UniversalDependencies / UD_English-EWT

English data
Creative Commons Attribution Share Alike 4.0 International
199 stars 42 forks source link

ADJ tokens that should be reconsidered #153

Open nschneid opened 3 years ago

nschneid commented 3 years ago

As a preface to trying to identify adjectives in proper names, I did a quick scan of lemmas appearing as both ADJ and PROPN in the corpus. The following ones look questionable:

Currently ADJ, should be NOUN

Typically in attributive position, so amod should be replaced with compound:

lab meal (worm) metal phoenix salary

Borderline:

Difficulties with compounds and particles

post/X election/ADJ (see also #152 on separated affixes)

up/ADJ: these look suspicious

spot/ADJ on/ADJ (amod) dead/ADJ on/ADJ (amod) run/ADJ down/ADP (compound:prt)

good/ADJ looking/ADJ (amod: implied by https://universaldependencies.org/u/pos/ADJ.html, but not sure why it’s not compound)

leave it on/ADJ

Lemma issues

b, w in B&W: should be lemmatized as black, white with Abbr=Yes

amir-zeldes commented 3 years ago

RE: identifying amod in names, I ran a BERT-based classifier on GUM deprels, and I get 93.65% accuracy from text, or 94.17 with gold xpos as a feature. F-score on the amod class is 93.59 or 96.19 with xpos. However looking more closely at only NNP(S) cases for the best classifier, it's:

metric score
prec 0.815789
rec 0.704545
f1 0.756098

This is for confusion of amod with anything, not just compound, and conversely for confusion of anything with amod.

I'm happy to post an auto-fixed version of EWT using this classifier, but I'm not sure if we'd consider this an improvement (because at worst, if it predicts non-amod, we'd just leave it compound, and if it predicts amod it quite possibly is), or is this worse because then things would be inconsistent. I can also output prediction probabilities if that would be helpful (e.g. only review less certain cases).

nschneid commented 3 years ago

I think this classifier could be helpful in combination with lexical heuristics (e.g. whether the word ever appears as an ADJ in the corpus outside a name, or as an adjective in WordNet).

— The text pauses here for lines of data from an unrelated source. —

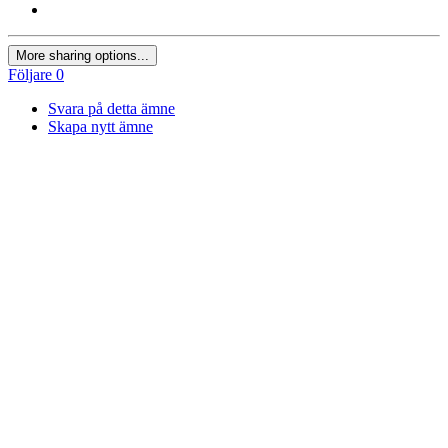
More sharing options...
Följare
0
Svara på detta ämne
Skapa nytt ämne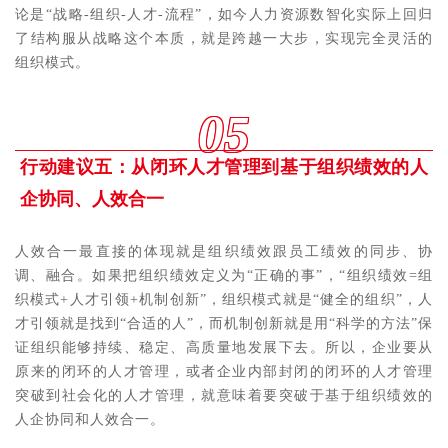
论是“战略-组织-人才-流程”，如今人力资源数智化实际上回归
了结构服从战略这个本质，就是跨越一大步，实现完全灵活的
组织模式。
05
行动建议五：从闭环人才管理到基于组织绩效的人
企协同、人效合一
人效合一最直接的体现就是组织绩效跟员工绩效的同步、协
调、融合。如果把组织绩效定义为“正确的事”，“组织绩效=组
织模式+人才引领+机制创新”，组织模式就是“健全的组织”，人
才引领就是找到“合适的人”，而机制创新就是用“科学的方法”保
证组织能够持续、稳定、高质量地发展下去。所以，企业要从
原来的闭环的人才管理，或者企业内部封闭的闭环的人才管理
突破到社会化的人才管理，就意味着要突破于基于组织绩效的
人企协同和人效合一。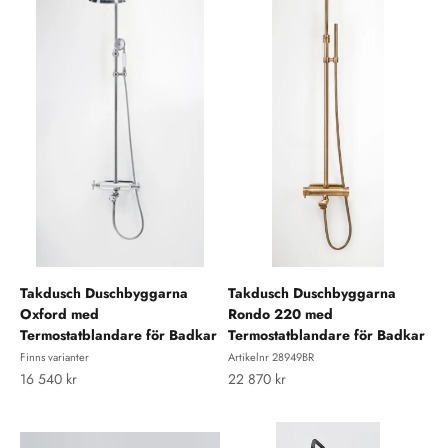
Takdusch Duschbyggarna
Takdusch Duschbyggarna
Oxford med
Rondo 220 med
Termostatblandare för Badkar
Termostatblandare för Badkar
Finns varianter
Artikelnr 28949BR
REA-pris
REA-pris
16 540 kr
22 870 kr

Looking at current lemmas, I see an intersection of 270 types between PROPN and ADJ, corresponding to 911/16885 = 5% of PROPN tokens. In the version of GUM I have it is 409/8700 = 4% of PROPNs that have amod. So maybe not too bad of a heuristic?

amir-zeldes commented 3 years ago

Yes, this sounds good. Personally I think adding amod NNPs would be beneficial even if we couldn't catch all of them, and then the remaining tail of cases could be gradually caught in future PRs. Would you like me to put up an auto labeled version somewhere? As noted, I could also include probabilities if those are helpful.

nschneid commented 3 years ago

Sure, you could email it if that's easiest. Probabilities could help.

amir-zeldes commented 3 years ago

Sure, I'll send it over. Looks like for dev it predicts just 36 cases, so maybe it's not so many total.

nschneid commented 3 years ago

lab, meal, metal, phoenix, salary addressed in the above commit.

Leaving open for other difficulties noted in the original post.